For many, when the perceived safe place skating has offered suddenly becomes unsafe, past traumas can be reignited, and it can be hard to know what to do. Sometimes the only choice might be taking the old ‘high-road’ approach. Estro says ‘it’s really important to not take too seriously what people say about you online. Most of your following is not people who care about you or know who you actually are, and there’s so many senses that can’t be touched through a screen. And it’s really important to just not pay attention to the haters, or even the love, because you’re being perceived through a lens that is a screen and it’s not real life. Your following is not real life so you can’t attach too much value or importance to it.’

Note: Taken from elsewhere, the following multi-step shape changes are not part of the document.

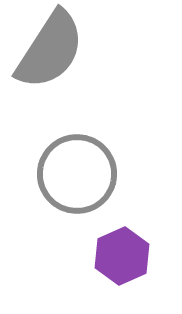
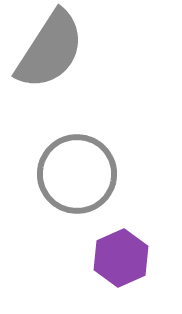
purple hexagon: moved 1 px left, 2 px down
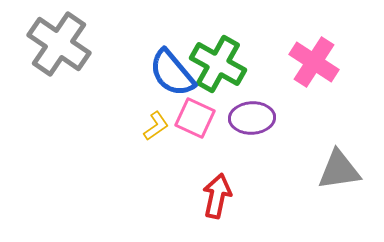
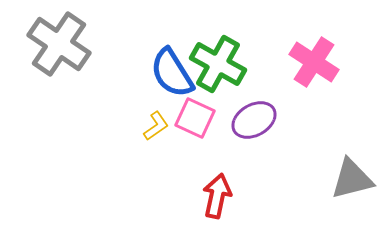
blue semicircle: rotated 8 degrees clockwise
purple ellipse: moved 2 px right, 2 px down; rotated 27 degrees counterclockwise
gray triangle: moved 13 px right, 9 px down; rotated 6 degrees counterclockwise
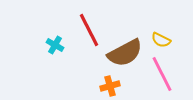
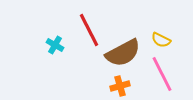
brown semicircle: moved 2 px left
orange cross: moved 10 px right
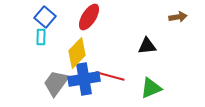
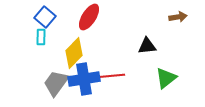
yellow diamond: moved 3 px left
red line: rotated 20 degrees counterclockwise
green triangle: moved 15 px right, 10 px up; rotated 15 degrees counterclockwise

The comments you make will affect a very wide range of skaters

But what do we do when we see our online relationships as real, or we’re spending more time online than with real people? For many of us, physical contact with our friends and real skate meet-ups have been temporarily replaced by online classes and virtual interactions. We don’t have the safety net of our real life networks to fall back on for support. So how can we better coexist in our virtual spaces for now, and then take these lessons with us as we reconvene our lives as before? Chitty says that it’s important to ‘remember that you were trying something for the first time once before! Also skating is supposed to be a) fun and b) for you.’ Neon says we also need to ‘think about how it would make us feel if we were in that position and do what we can to help people getting bullied. She went on to say that we need to ‘open a dialogue and a space to say, it’s ok to talk about bullying. We have to let people know that it’s ok to talk about it and share their experiences.’

In 2019 we saw the start of some really positive changes in representation across roller skating due to the opening of a dialogue about a lack of diversity across major brands. The same thing is possible here. Bowzer has offered some tangible wise words that we can all use to help shape our interactions moving forward: ‘If you’re a teacher, or sponsored, or a brand rep, or very highly skilled, or Insta-famous, etc, you have power (whether or not you want it), and the comments you make will affect a very wide range of skaters, many of whom are currently isolated and vulnerable.’ Further, ‘no one is immune to bullying, especially Insta-famous people. Followers need to remember they are sending their comments and messages to a real person, with real feelings.’ And lastly, ‘the skate park is for everyone, and for many of us, is integral to our empowerment and mental health. We should never feel the right to put each other down.’

* I would like to thank all the skaters who shared their experiences with me and acknowledge that this article is the collective effort of all the voices named and anonymous within, as well as those who chose not to have their thoughts publicly shared but helped shape my thinking on the subject.